» **Фрагмент документа**
Однако иммунизация иммунизацией, а лечить туберкулез все никак не получалось. Чтобы ситуация изменилась коренным образом, на сцене должен был появиться еще один герой. Удивительно, но его не учитывают при перечислении наших соотечественников-лауреатов Нобелевской премии. А зря, ведь он – земляк Пирогова, кроме того – какое-то время он жил в родном для одного из авторов книги городе.
Зельман Ваксман – главный «почвенник» фармакологии
Зельман Абрахам Ваксман действительно родился в Российской империи, в селе Новая Прилука Винницкого уезда Подольской губернии. Папу его звали Яков Ваксман, маму – Фрейда Лондон. Ну и, как у нас в Одессе любили шутить, в графе «национальность» смело можно было писать «таки да».

Записи данных
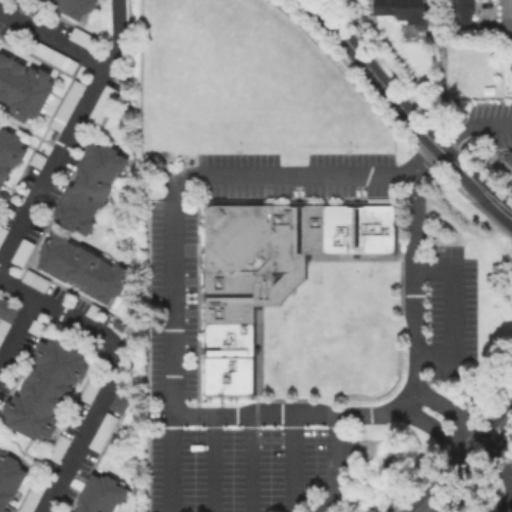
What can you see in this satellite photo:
building: (7, 1)
building: (71, 7)
building: (77, 7)
building: (401, 10)
building: (406, 10)
building: (461, 11)
building: (463, 11)
road: (489, 27)
building: (85, 38)
road: (52, 39)
building: (54, 56)
park: (247, 82)
building: (22, 86)
building: (25, 87)
building: (104, 104)
building: (65, 105)
building: (69, 107)
road: (404, 111)
road: (472, 127)
road: (69, 134)
building: (9, 152)
building: (10, 154)
building: (40, 160)
building: (509, 161)
building: (509, 163)
building: (89, 187)
building: (94, 188)
building: (3, 235)
building: (25, 253)
building: (81, 268)
building: (85, 268)
building: (270, 270)
building: (273, 271)
building: (38, 281)
road: (134, 283)
parking lot: (440, 307)
road: (452, 310)
building: (96, 312)
building: (5, 314)
building: (7, 317)
building: (61, 326)
building: (121, 326)
building: (39, 328)
road: (17, 329)
road: (120, 348)
parking lot: (244, 348)
road: (117, 371)
building: (44, 389)
building: (49, 390)
building: (93, 390)
building: (122, 403)
road: (451, 412)
road: (189, 414)
road: (437, 429)
building: (105, 433)
building: (61, 450)
road: (99, 454)
road: (462, 461)
road: (293, 462)
road: (212, 463)
road: (338, 466)
building: (8, 480)
building: (11, 481)
road: (509, 488)
building: (100, 494)
building: (105, 495)
building: (36, 496)
road: (180, 500)
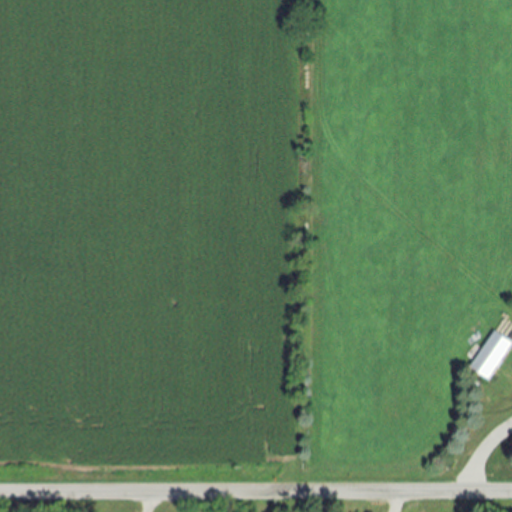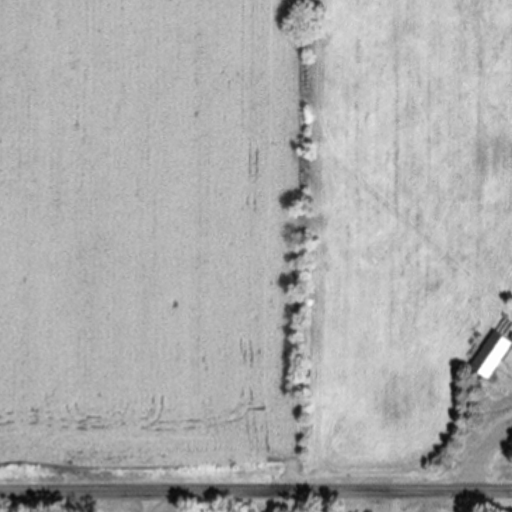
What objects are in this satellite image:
building: (487, 355)
building: (490, 356)
road: (478, 453)
road: (256, 495)
road: (153, 503)
road: (392, 503)
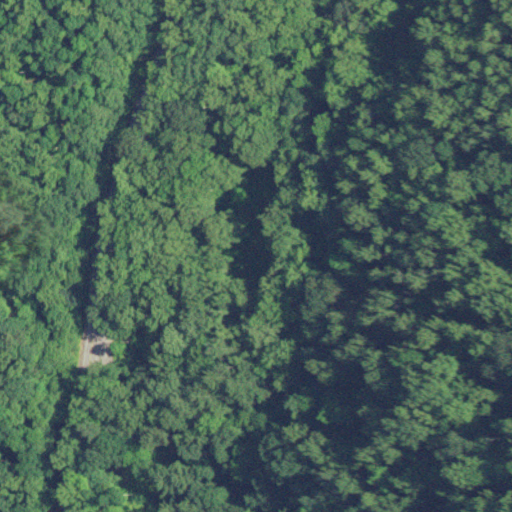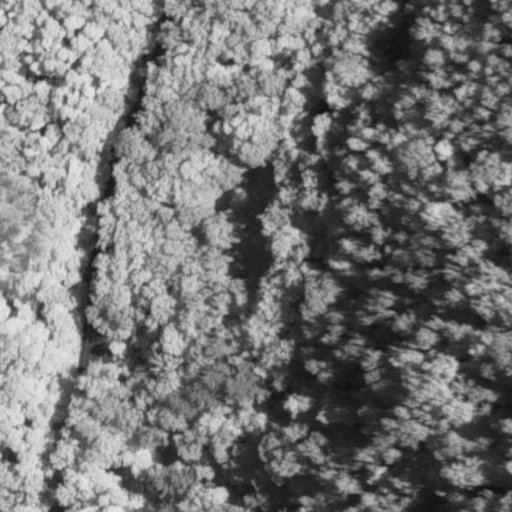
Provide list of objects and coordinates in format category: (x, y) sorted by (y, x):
road: (416, 61)
road: (109, 252)
road: (364, 258)
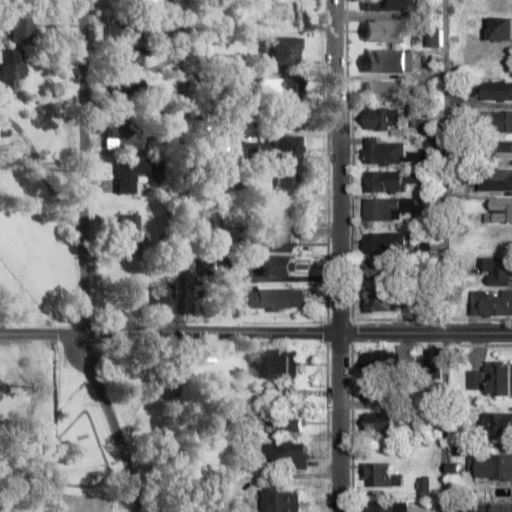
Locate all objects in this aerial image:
building: (141, 3)
building: (385, 4)
building: (500, 6)
building: (287, 10)
building: (20, 27)
building: (500, 28)
building: (386, 31)
building: (127, 33)
building: (435, 37)
building: (284, 54)
building: (129, 57)
building: (387, 61)
building: (10, 69)
building: (126, 88)
building: (280, 89)
building: (496, 89)
building: (385, 90)
building: (384, 118)
building: (498, 120)
building: (124, 135)
building: (503, 147)
building: (274, 150)
building: (392, 153)
road: (183, 167)
building: (132, 173)
building: (497, 179)
building: (392, 180)
building: (287, 181)
building: (388, 208)
building: (500, 210)
park: (43, 225)
building: (131, 232)
building: (280, 242)
building: (385, 242)
building: (505, 243)
road: (444, 255)
road: (337, 256)
road: (87, 261)
building: (278, 267)
building: (385, 269)
building: (499, 271)
building: (165, 295)
building: (275, 298)
building: (381, 300)
building: (492, 302)
road: (255, 333)
building: (382, 361)
building: (279, 363)
building: (433, 363)
building: (501, 378)
building: (477, 379)
building: (292, 391)
building: (381, 393)
road: (30, 414)
building: (380, 422)
building: (292, 423)
building: (498, 424)
park: (53, 434)
building: (288, 454)
building: (492, 465)
building: (384, 474)
building: (425, 487)
building: (282, 500)
parking lot: (86, 501)
building: (386, 506)
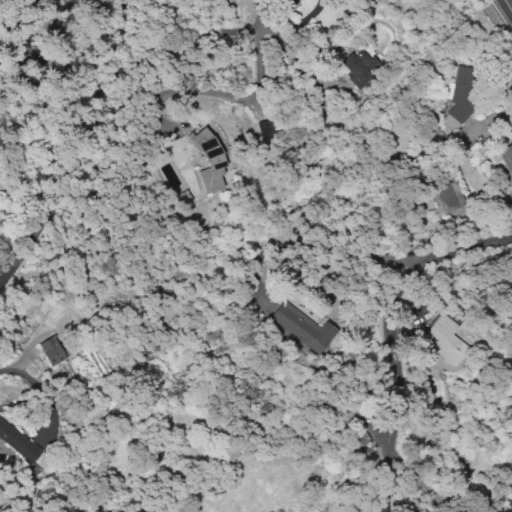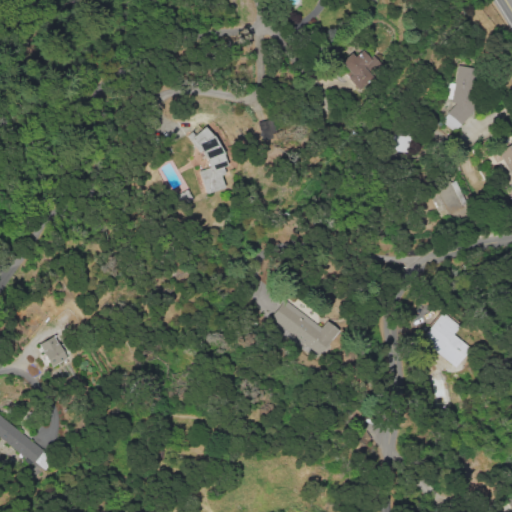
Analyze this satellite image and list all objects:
road: (201, 2)
road: (509, 4)
building: (358, 66)
building: (458, 97)
road: (102, 115)
building: (265, 128)
building: (399, 142)
building: (507, 155)
building: (208, 160)
building: (445, 198)
road: (325, 250)
road: (7, 263)
road: (5, 324)
building: (302, 327)
road: (393, 338)
building: (444, 339)
building: (50, 350)
road: (355, 416)
building: (22, 445)
road: (418, 481)
building: (509, 502)
road: (466, 506)
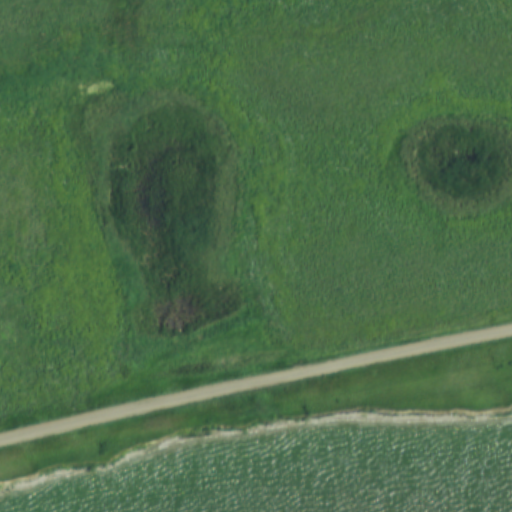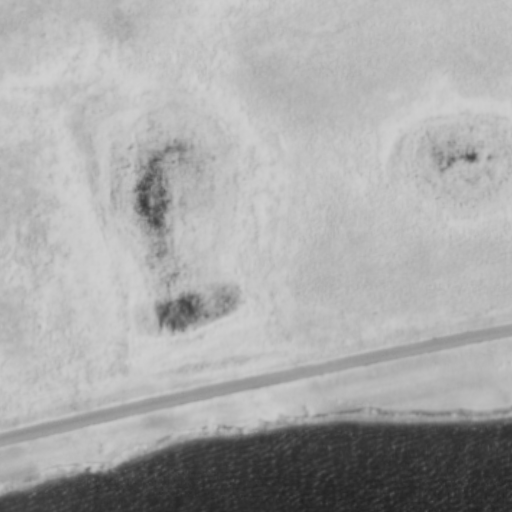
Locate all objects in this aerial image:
road: (255, 389)
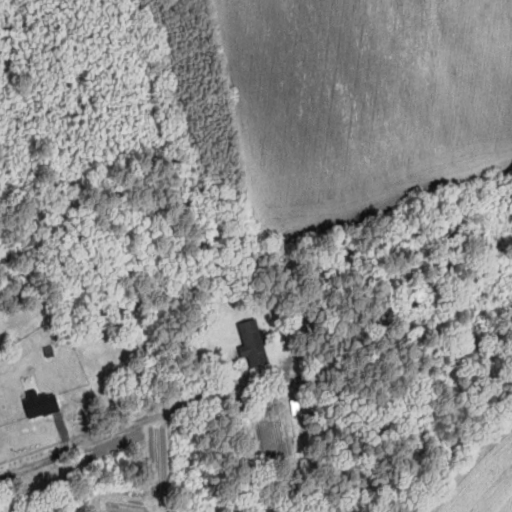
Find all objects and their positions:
building: (254, 345)
building: (43, 406)
road: (117, 427)
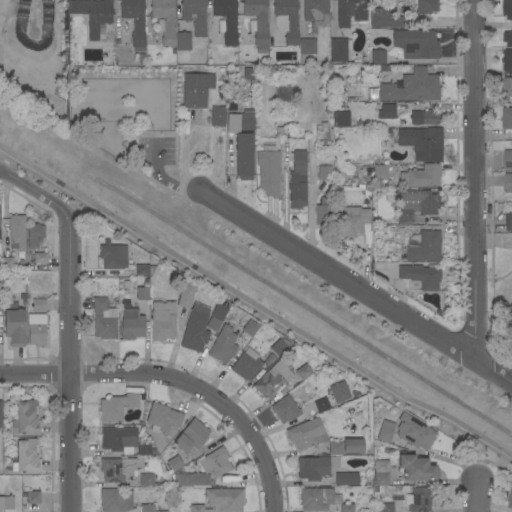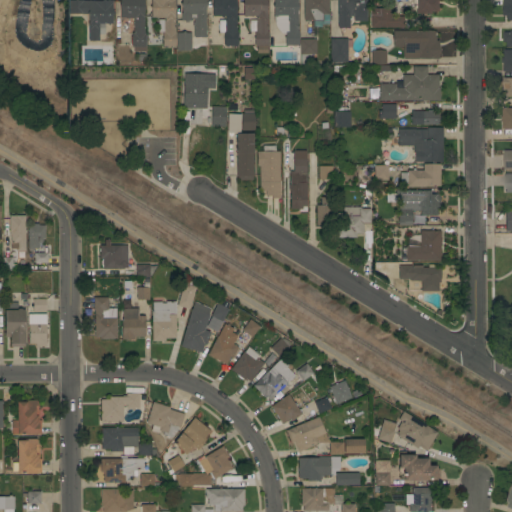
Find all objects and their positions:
building: (423, 6)
building: (425, 6)
building: (314, 9)
building: (314, 9)
building: (507, 9)
building: (507, 9)
building: (348, 12)
building: (350, 12)
building: (92, 14)
building: (93, 15)
building: (193, 15)
building: (194, 15)
building: (163, 18)
building: (384, 18)
building: (384, 18)
building: (164, 19)
building: (224, 19)
building: (225, 20)
building: (255, 20)
building: (256, 20)
building: (285, 20)
building: (286, 20)
building: (133, 21)
building: (134, 21)
building: (507, 38)
building: (508, 38)
building: (182, 41)
building: (182, 41)
building: (416, 43)
building: (416, 44)
building: (306, 45)
building: (306, 50)
building: (337, 50)
building: (337, 50)
building: (140, 56)
building: (376, 57)
building: (506, 59)
building: (377, 60)
building: (507, 60)
building: (246, 73)
building: (507, 86)
building: (507, 86)
building: (411, 87)
building: (411, 87)
building: (195, 89)
building: (195, 90)
building: (386, 110)
building: (385, 111)
building: (216, 116)
building: (217, 116)
building: (423, 117)
building: (424, 117)
building: (507, 117)
building: (340, 118)
building: (507, 118)
building: (340, 119)
building: (245, 122)
building: (246, 122)
building: (421, 143)
building: (422, 143)
building: (243, 156)
building: (243, 156)
building: (507, 158)
building: (508, 160)
building: (268, 171)
building: (323, 172)
building: (379, 172)
building: (324, 173)
building: (380, 173)
building: (267, 174)
building: (421, 176)
building: (423, 176)
road: (162, 177)
building: (297, 178)
road: (472, 179)
building: (297, 181)
building: (507, 183)
building: (508, 183)
building: (418, 202)
building: (415, 204)
building: (323, 210)
building: (322, 214)
building: (351, 220)
building: (507, 220)
building: (350, 221)
building: (508, 221)
building: (13, 231)
building: (16, 232)
building: (33, 236)
building: (34, 236)
road: (492, 241)
building: (422, 246)
building: (424, 247)
building: (112, 255)
building: (39, 257)
building: (113, 257)
building: (39, 258)
building: (7, 264)
building: (141, 270)
building: (141, 271)
building: (420, 275)
building: (421, 276)
railway: (256, 278)
road: (355, 287)
building: (140, 292)
building: (140, 293)
building: (185, 294)
building: (184, 296)
building: (0, 305)
building: (37, 305)
building: (38, 305)
road: (254, 306)
railway: (304, 307)
building: (218, 312)
road: (254, 313)
building: (215, 317)
building: (102, 319)
building: (103, 319)
building: (162, 320)
building: (162, 320)
building: (131, 324)
building: (132, 324)
building: (13, 326)
road: (68, 326)
building: (14, 327)
building: (194, 328)
building: (249, 328)
building: (35, 329)
building: (36, 329)
building: (195, 329)
building: (222, 345)
building: (222, 345)
building: (279, 346)
building: (277, 347)
building: (268, 358)
building: (246, 364)
building: (246, 364)
building: (302, 371)
building: (303, 371)
road: (34, 374)
building: (273, 379)
building: (268, 385)
building: (338, 391)
building: (339, 392)
road: (206, 393)
building: (321, 405)
building: (115, 406)
building: (116, 407)
building: (320, 407)
building: (283, 409)
building: (285, 409)
building: (0, 414)
building: (0, 417)
building: (25, 418)
building: (26, 418)
building: (163, 418)
building: (163, 419)
building: (384, 431)
building: (385, 431)
building: (414, 431)
building: (414, 432)
building: (303, 434)
building: (306, 434)
building: (190, 435)
building: (190, 436)
building: (116, 437)
building: (118, 439)
building: (352, 445)
building: (352, 446)
building: (334, 447)
building: (143, 448)
building: (335, 448)
building: (146, 449)
building: (26, 456)
building: (27, 456)
road: (495, 462)
building: (173, 463)
building: (214, 463)
building: (214, 463)
building: (173, 464)
building: (314, 466)
building: (316, 467)
building: (415, 468)
building: (416, 468)
building: (119, 469)
building: (109, 470)
building: (380, 472)
building: (345, 478)
building: (145, 479)
building: (192, 479)
building: (193, 479)
building: (346, 479)
building: (381, 479)
building: (146, 480)
building: (32, 497)
building: (33, 497)
road: (476, 497)
building: (315, 498)
building: (223, 499)
building: (224, 499)
building: (418, 499)
building: (509, 499)
building: (510, 499)
building: (114, 500)
building: (115, 500)
building: (323, 500)
building: (418, 500)
building: (5, 503)
building: (6, 504)
building: (345, 507)
building: (383, 507)
building: (145, 508)
building: (148, 508)
building: (196, 508)
building: (383, 508)
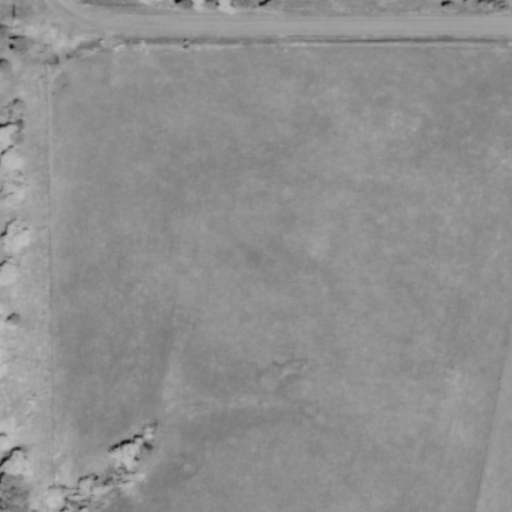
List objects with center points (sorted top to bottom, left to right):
road: (66, 11)
road: (296, 29)
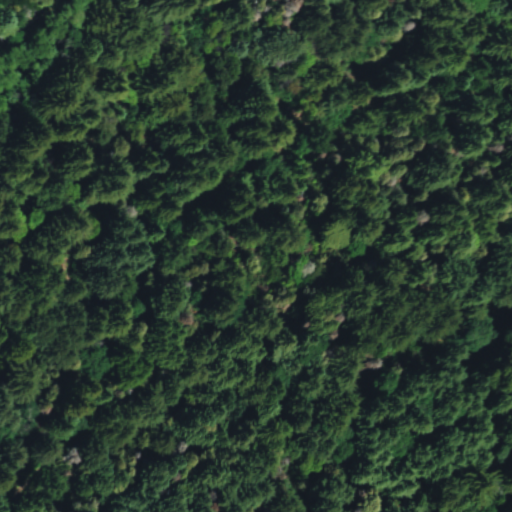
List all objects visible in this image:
road: (29, 25)
road: (203, 202)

» **Требования к заданиям**
(a) Перечислите все географические названия, которые упоминаются в тексте о Зельмане Ваксмане.
(b) Продолжите текст о Зельмане Ваксмане, начав сразу после его последнего предложения.
Записи данных к этому отношения не имеют.

» **Результаты**
(a) Российская империя, Новая Прилука, Винницкий уезд, Подольская губерния, Одесса.

(b)
Российское образование Ваксмана составили местный хедер (религиозная начальная школа у евреев) и одесская гимназия № 5 (один из авторов книги рассматривал ее как вариант завершения своего школьного образования, но выбрал Ришельевский лицей). Впрочем, наш герой прожил в России всего 22 года. После смерти матери, в 1910 году, он, подкопив денег, перебрался в США – достаточно обычная история для человека его национальности и его времени: Зельман хотел иметь хорошее образование, но с его «пятой графой» это ему не светило ни при каких обстоятельствах. Тем более сестры его уже жили в Нью-Джерси (кстати, как раз в этом штате чудил доктор Грегори Хаус). У девушек там была ферма. Вероятно, именно почвенничество сестер (в буквальном, а не в российско-политическом смысле) и повлияло на карьеру Ваксмана.
Он давно интересовался биологией, а фермерская жизнь, по его словам, вселила в него «желание выяснить химические и биологические механизмы земледелия и его основные принципы». «Рядом с землей я решил искать ответ на многочисленные вопросы о цикличности жизни в природе, которые начали вставать передо мной», – писал будущий нобелевский лауреат. В 1911 году он поступил в учебное заведение, которое в наше время стало престижным университетом, а тогда было всего лишь колледжем Рутгерса. Свой научный интерес Ваксман направил на изучение микробиологии почвы.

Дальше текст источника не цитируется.